- INFORMATION GIVEN
# # # # #
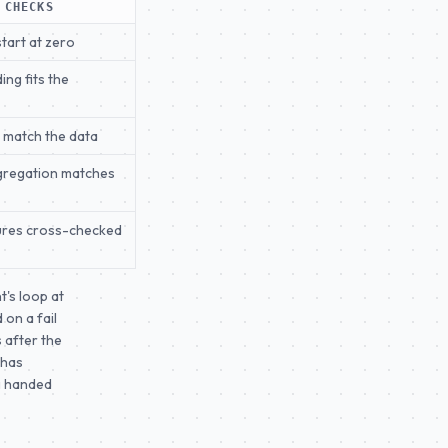
 CHECKS
start at zero
ing fits the
s match the data
gregation matches
ures cross-checked
t's loop at
 on a fail
 after the
 has
ng handed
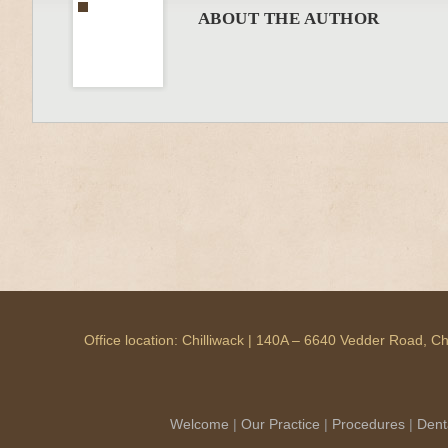
ABOUT THE AUTHOR
Office location: Chilliwack | 140A – 6640 Vedder Road, 
Welcome
|
Our Practice
|
Procedures
|
Dent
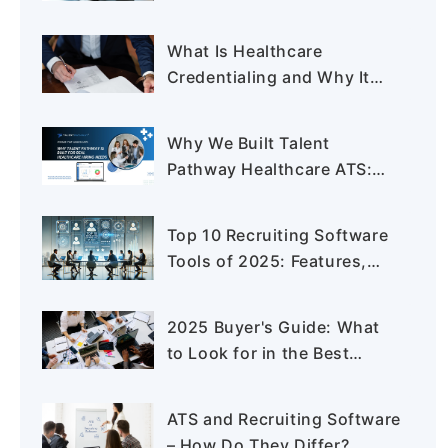
for Healthcare Staffing
What Is Healthcare
Credentialing and Why It
Matters in 2025
Why We Built Talent
Pathway Healthcare ATS:
The Hiring Problems No One
Was Solving
Top 10 Recruiting Software
Tools of 2025: Features,
Pros & Cons
2025 Buyer's Guide: What
to Look for in the Best
Application Tracking System
ATS and Recruiting Software
– How Do They Differ?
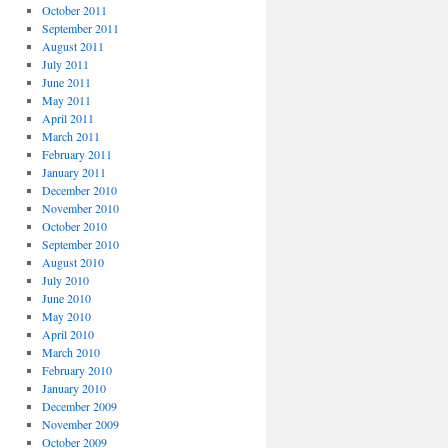
October 2011
September 2011
August 2011
July 2011
June 2011
May 2011
April 2011
March 2011
February 2011
January 2011
December 2010
November 2010
October 2010
September 2010
August 2010
July 2010
June 2010
May 2010
April 2010
March 2010
February 2010
January 2010
December 2009
November 2009
October 2009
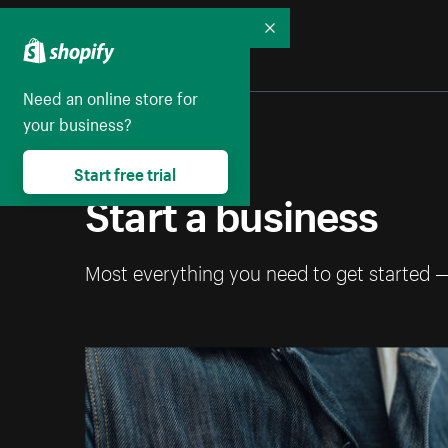
Collapse
Need an online store for
your business?
Start free trial
Start a business
Most everything you need to get started 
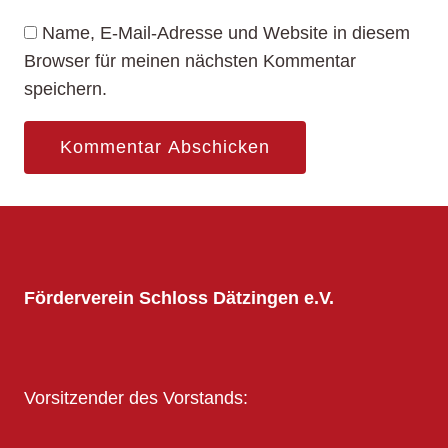
Name, E-Mail-Adresse und Website in diesem
Browser für meinen nächsten Kommentar
speichern.
Förderverein Schloss Dätzingen e.V.
Vorsitzender des Vorstands:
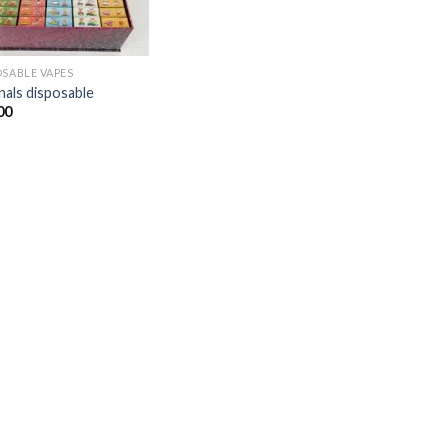
OSABLE VAPES
nals disposable​
00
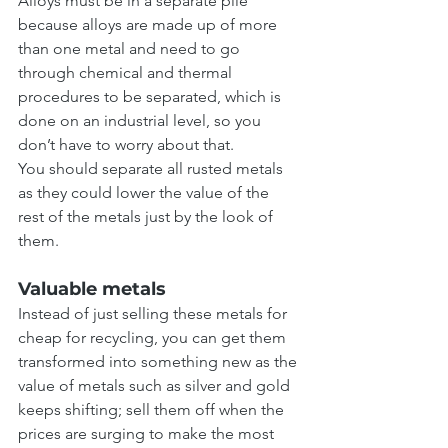
Alloys must be in a separate pile 
because alloys are made up of more 
than one metal and need to go 
through chemical and thermal 
procedures to be separated, which is 
done on an industrial level, so you 
don’t have to worry about that.
You should separate all rusted metals 
as they could lower the value of the 
rest of the metals just by the look of 
them.
Valuable metals
Instead of just selling these metals for 
cheap for recycling, you can get them 
transformed into something new as the 
value of metals such as silver and gold 
keeps shifting; sell them off when the 
prices are surging to make the most 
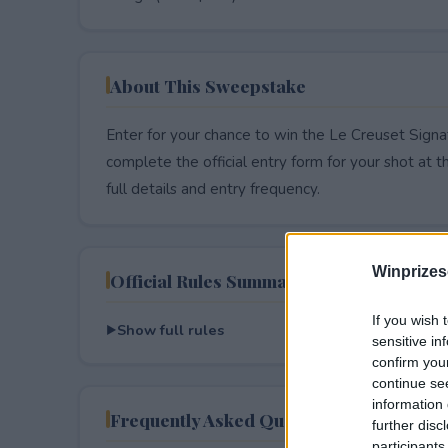
About This Sweepstake
Enter for your chance to win the Le Creuset Sig
complete the official entry form for your shot at thi
full details and entry frequency.
Winprizes
Official Rules Summary
If you wish 
Show full rules
sensitive in
confirm you
continue se
information 
Frequently Asked Questions
further disc
participants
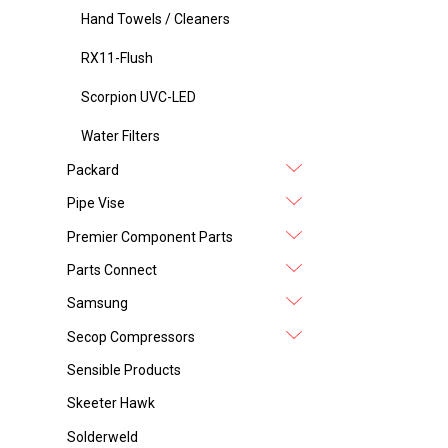
Hand Towels / Cleaners
RX11-Flush
Scorpion UVC-LED
Water Filters
Packard
Pipe Vise
Premier Component Parts
Parts Connect
Samsung
Secop Compressors
Sensible Products
Skeeter Hawk
Solderweld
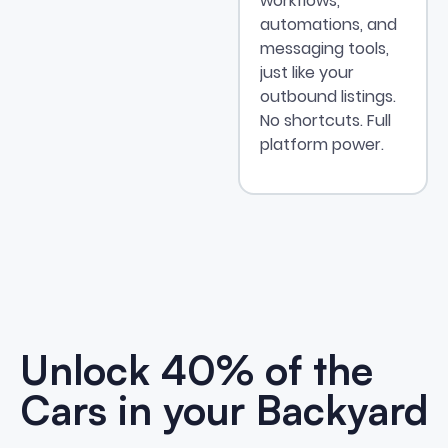
workflows,
automations, and
messaging tools,
just like your
outbound listings.
No shortcuts. Full
platform power.
Unlock 40% of the
Cars in your
Backyard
# # # # #
- WORK INSTRUCTIONS
What lines of the material above contain "value"? Return each of them.

- TASK OUTPUT
as they could lower the value of the 
value of metals such as silver and gold 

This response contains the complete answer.